Thursday, September 11, 2008
Stem cells have the remarkable potential to develop into many different cell types in the body. Serving as a sort of repair system for the body, they can theoretically divide without limit to replenish other cells as long as the person or animal is still alive. When a stem cell divides, each new cell has the potential to either remain a stem cell or become another type of cell with a more specialized function, such as a muscle cell, a red blood cell, or a brain cell.
Stem cells differ from other kinds of cells in the body. All stem cells—regardless of their source—have three general properties: they are capable of dividing and renewing themselves for long periods; they are unspecialized; and they can give rise to specialized cell types.
Scientists are trying to understand two fundamental properties of stem cells that relate to their long-term self-renewal:
why can embryonic stem cells proliferate for a year or more in the laboratory without differentiating, but most adult stem cells cannot; and
what are the factors in living organisms that normally regulate stem cell proliferation and self-renewal?
Discovering the answers to these questions may make it possible to understand how cell proliferation is regulated during normal embryonic development or during the abnormal cell division that leads to cancer. Importantly, such information would enable scientists to grow embryonic and adult stem cells more efficiently in the laboratory.

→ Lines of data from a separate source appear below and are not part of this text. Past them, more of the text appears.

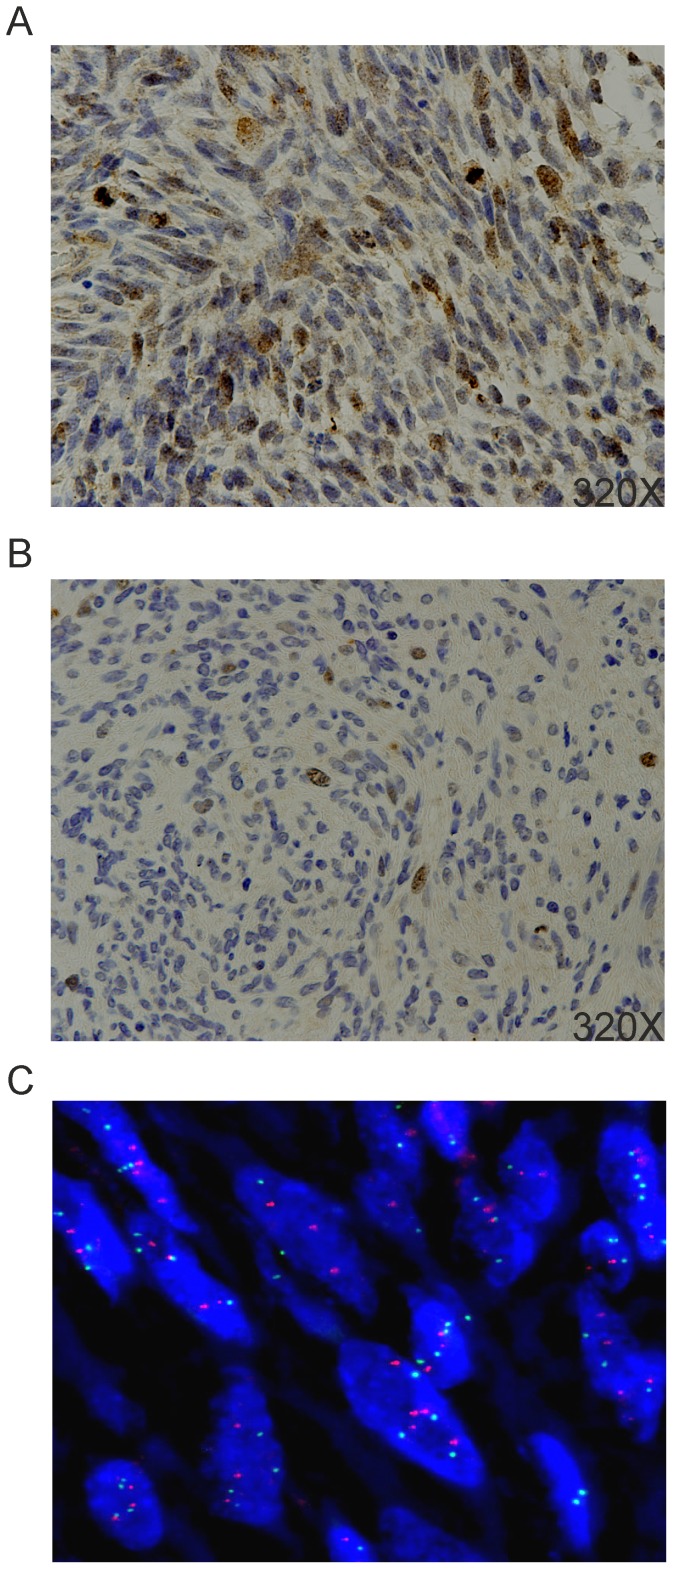
Survivin immunostaining and FISH analysis.IHC showing (A) a high positivity specimen (≥40%) with diffuse cells stained in the nucleus, and (B) a low positivity sample (<40%) with scattered neoplastic cells showing nuclear staining. (C) FISH analysis in a case of BIRC5 copy number gain (red and green spots correspond to probes for BIRC5 and CEP17, respectively; original magnification 100×).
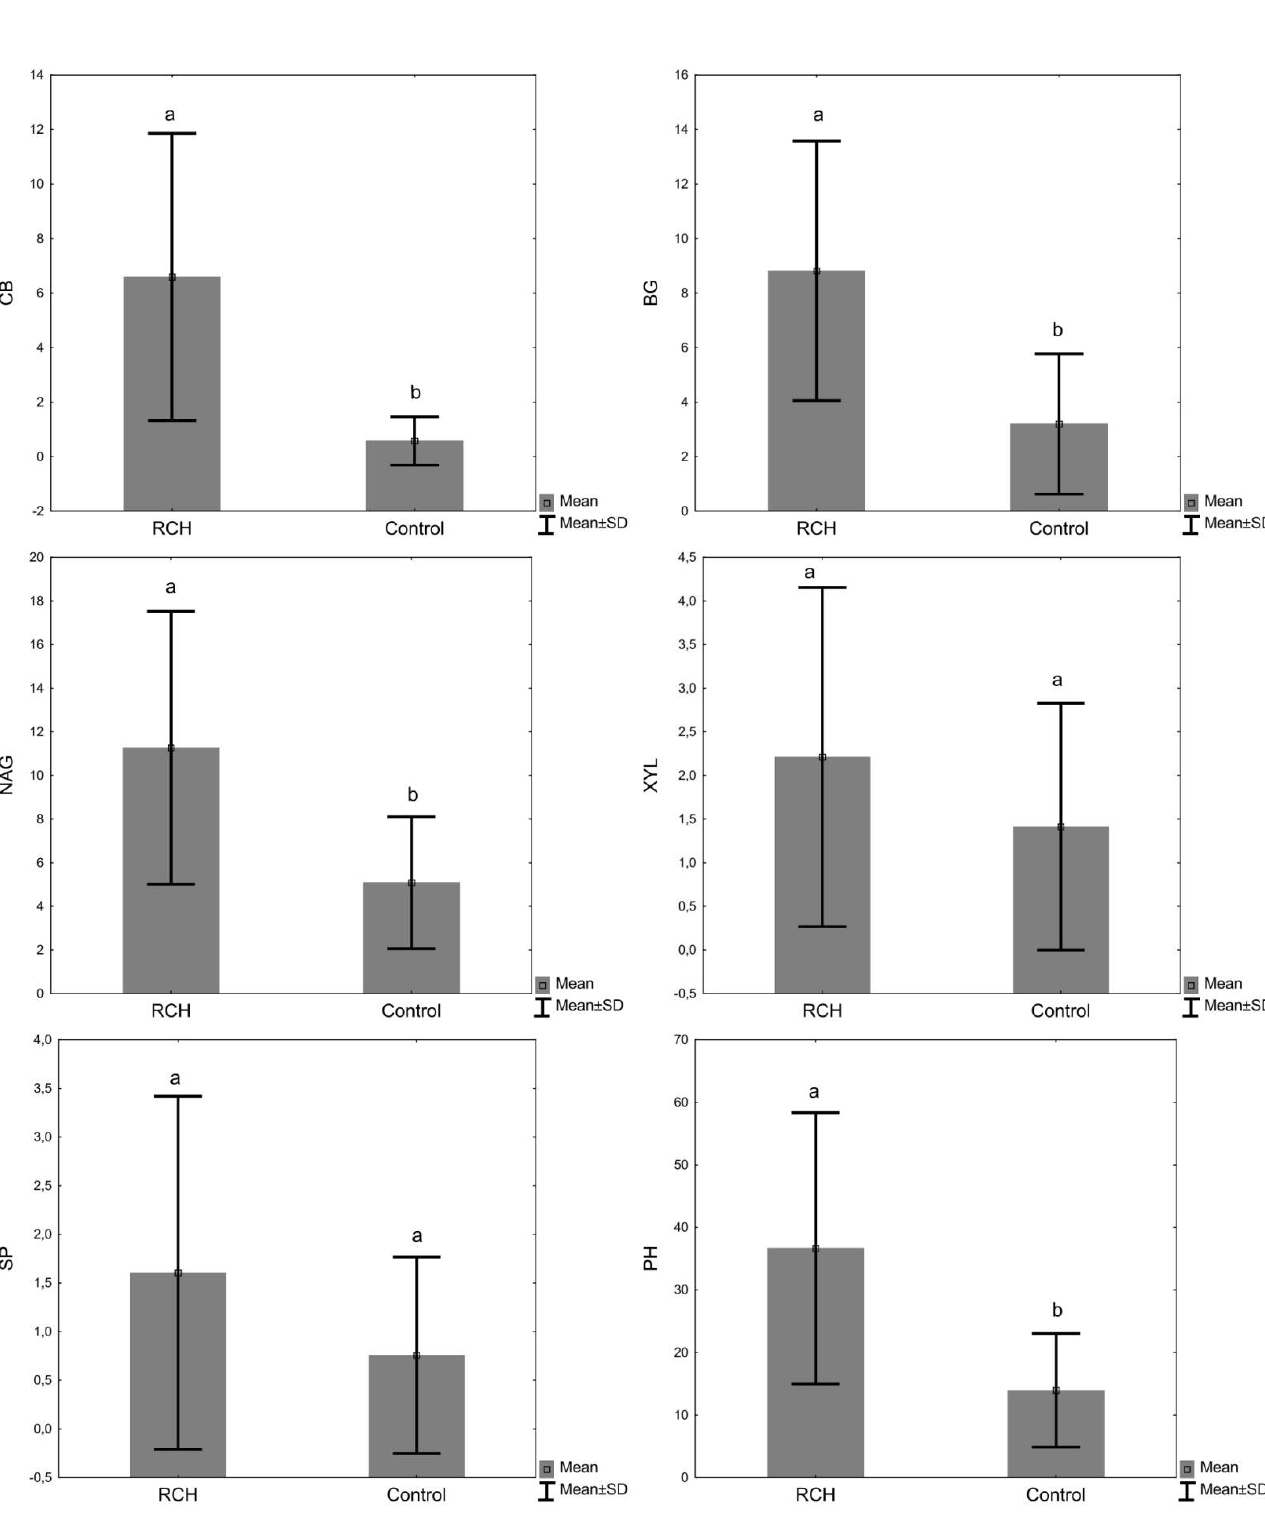
Figure 4. Enzymatic activity [nM MUB . g d.m. h −1 ] of soil from charcoal hearth horizon (RCH) and control soil; CB-β-D-cellobiosidase, XYL–β-xylosidase, NAG-N-acetyl-β-D-glucosaminidase, BG-β-glucosidase, PH-phosphatase and SP–arylosulphatase; letters (a, b)–significant differences between variants of study plots.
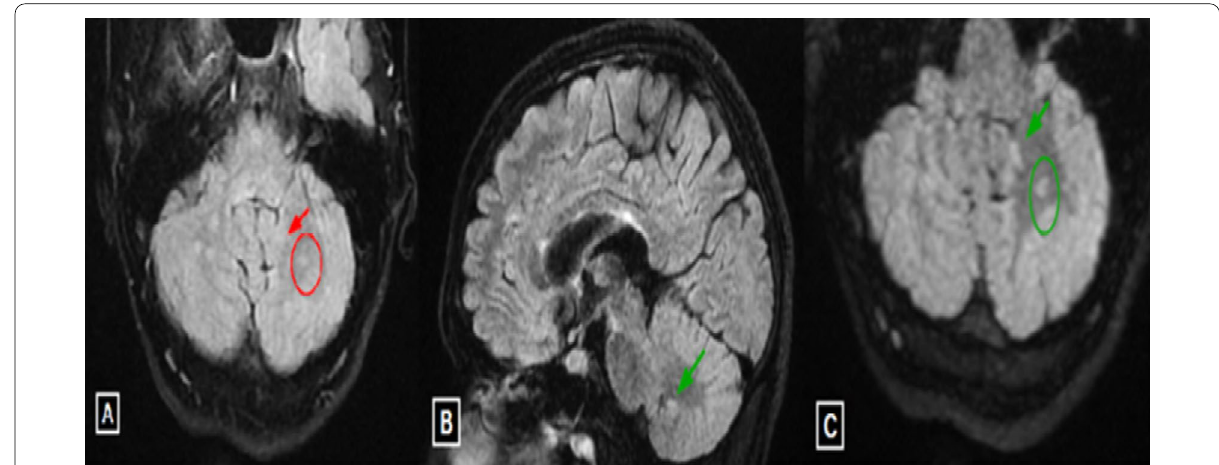
Fig. 1 Infra-tentorial sections: the 3D FLAIR and axial MIP (green arrows at B and C ) show a well delineated left cerebellar MS lesion that is not seen in 2D FLAIR (red arrow at A ). A poorly seen lesion (encircled in red at A ) is clearly demonstrated in axial MIP (encircled in green at C ). Also, the sharp demarcation of the layers of the cerebellum is noted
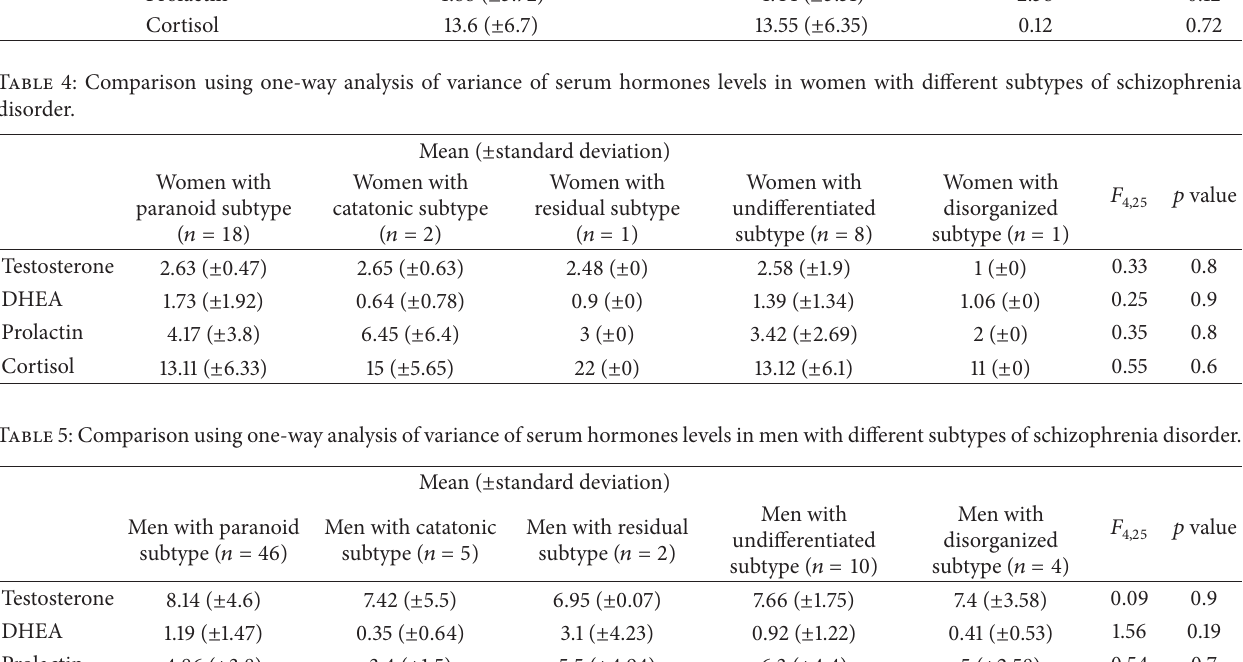
𝑝 valueMen with 𝐹 4,25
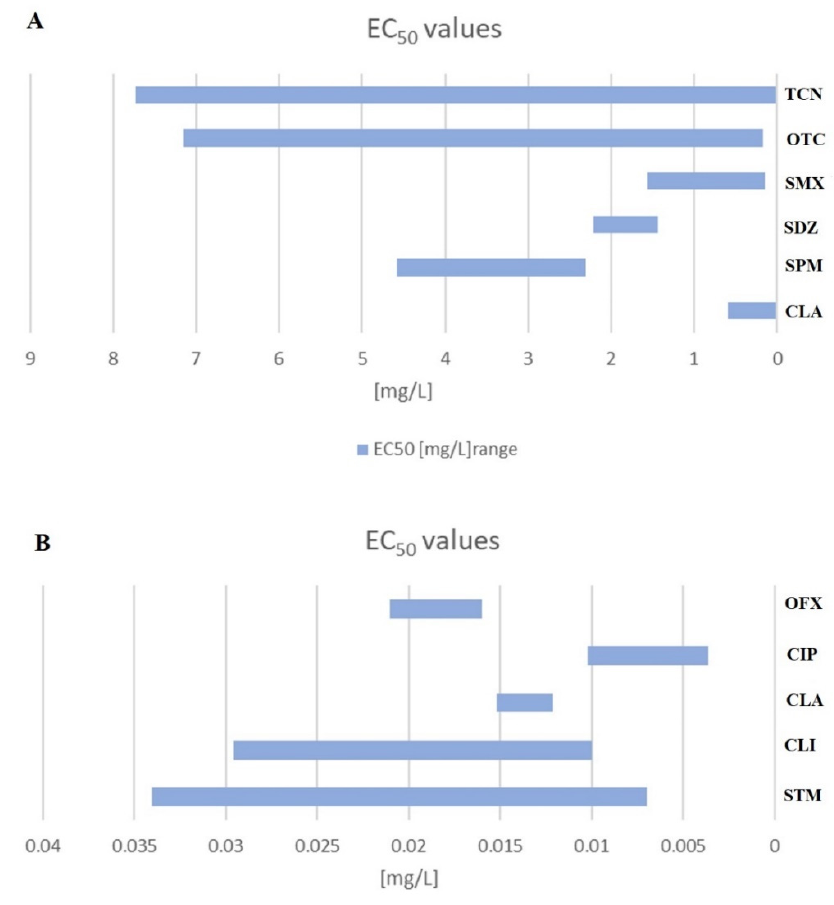
Figure 1. The summary of the EC 50 values expressed in mg/L of the ten most toxic antibiotics towards freshwater and marine green algae ( A ) and cyanobacteria ( B ) (detailed information can be found in Table S1). (CLA—clarithromycin, CLI—clindamycin, CIP—ciprofloxacin, OFX—ofloxacin, OTC—oxytetracycline, SDZ—sulfadiazine, SMX—sulfamethoxazole, SPM—spiramycin, STM—streptomycin, TCN—tetracycline).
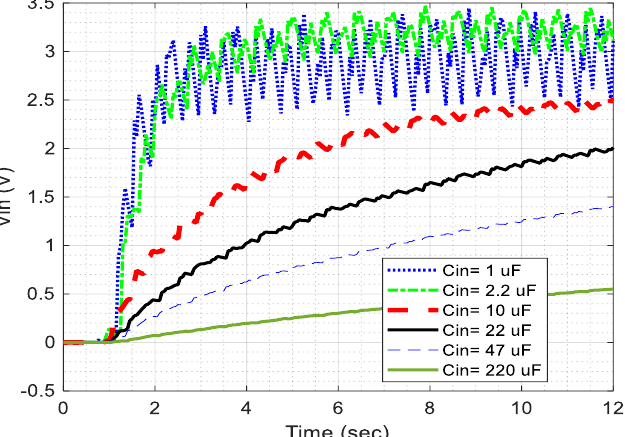
Figure 6. Storage voltage ( V in ) vs. time for various storage capacitors ( C in ); f = 3.3 Hz .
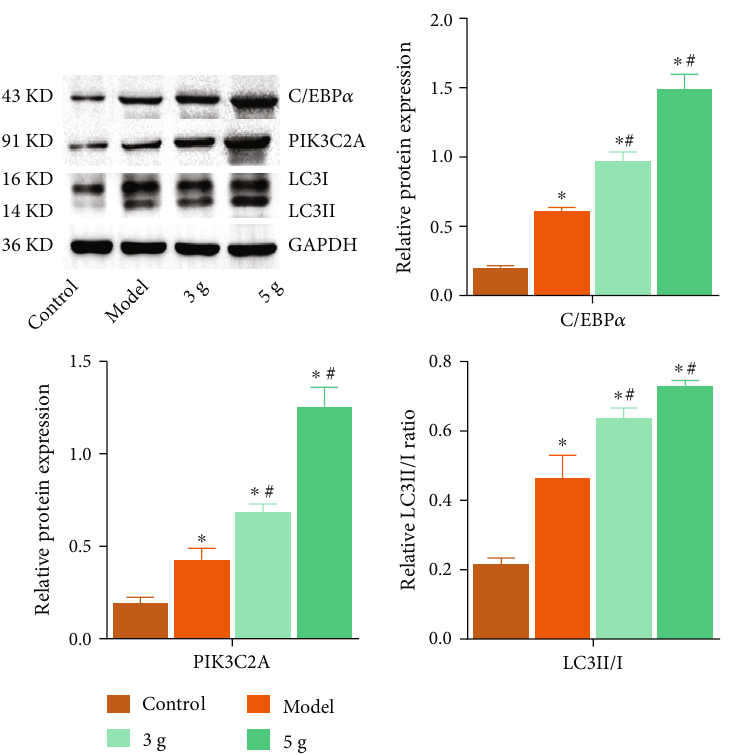
Figure 9: The impact of C/EBP α , PIK3C2A, and LC3 by stretch stress in aortic rings of AD rat. Representative Western blot analysis and mean fold change of C/EBP α , PIK3C2A, and LC3 expression in aortic dissection rings of AD rat after being stretched by 0 g (model), 3g (3 g), and 5g (5 g) for 30 minutes. Aortic rings of normal rat were used as control. ∗ P < 0 : 05 vs. control, # P < 0 : 05 vs.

Stem cells are unspecialized. One of the fundamental properties of a stem cell is that it does not have any tissue-specific structures that allow it to perform specialized functions. A stem cell cannot work with its neighbors to pump blood through the body (like a heart muscle cell); it cannot carry molecules of oxygen through the bloodstream (like a red blood cell); and it cannot fire electrochemical signals to other cells that allow the body to move or speak (like a nerve cell). However, unspecialized stem cells can give rise to specialized cells, including heart muscle cells, blood cells, or nerve cells.
Stem cells are capable of dividing and renewing themselves for long periods. Unlike muscle cells, blood cells, or nerve cells—which do not normally replicate themselves—stem cells may replicate many times. When cells replicate themselves many times over it is called proliferation. A starting population of stem cells that proliferates for many months in the laboratory can yield millions of cells. If the resulting cells continue to be unspecialized, like the parent stem cells, the cells are said to be capable of long-term self-renewal.
The specific factors and conditions that allow stem cells to remain unspecialized are of great interest to scientists. It has taken scientists many years of trial and error to learn to grow stem cells in the laboratory without them spontaneously differentiating into specific cell types. For example, it took 20 years to learn how to grow human embryonic stem cells in the laboratory following the development of conditions for growing mouse stem cells. Therefore, an important area of research is understanding the signals in a mature organism that cause a stem cell population to proliferate and remain unspecialized until the cells are needed for repair of a specific tissue. Such information is critical for scientists to be able to grow large numbers of unspecialized stem cells in the laboratory for further experimentation.
Stem cells can give rise to specialized cells. When unspecialized stem cells give rise to specialized cells, the process is called differentiation. Scientists are just beginning to understand the signals inside and outside cells that trigger stem cell differentiation. The internal signals are controlled by a cell's genes, which are interspersed across long strands of DNA, and carry coded instructions for all the structures and functions of a cell. The external signals for cell differentiation include chemicals secreted by other cells, physical contact with neighboring cells, and certain molecules in the microenvironment.
Therefore, many questions about stem cell differentiation remain. For example, are the internal and external signals for cell differentiation similar for all kinds of stem cells? Can specific sets of signals be identified that promote differentiation into specific cell types? Addressing these questions is critical because the answers may lead scientists to find new ways of controlling stem cell differentiation in the laboratory, thereby growing cells or tissues that can be used for specific purposes including cell-based therapies.
Adult stem cells typically generate the cell types of the tissue in which they reside. A blood-forming adult stem cell in the bone marrow, for example, normally gives rise to the many types of blood cells such as red blood cells, white blood cells and platelets. Until recently, it had been thought that a blood-forming cell in the bone marrow—which is called a hematopoietic stem cell—could not give rise to the cells of a very different tissue, such as nerve cells in the brain. However, a number of experiments over the last several years have raised the possibility that stem cells from one tissue may be able to give rise to cell types of a completely different tissue, a phenomenon known as plasticity. Examples of such plasticity include blood cells becoming neurons, liver cells that can be made to produce insulin, and hematopoietic stem cells that can develop into heart muscle. Therefore, exploring the possibility of using adult stem cells for cell-based therapies has become a very active area of investigation by researchers.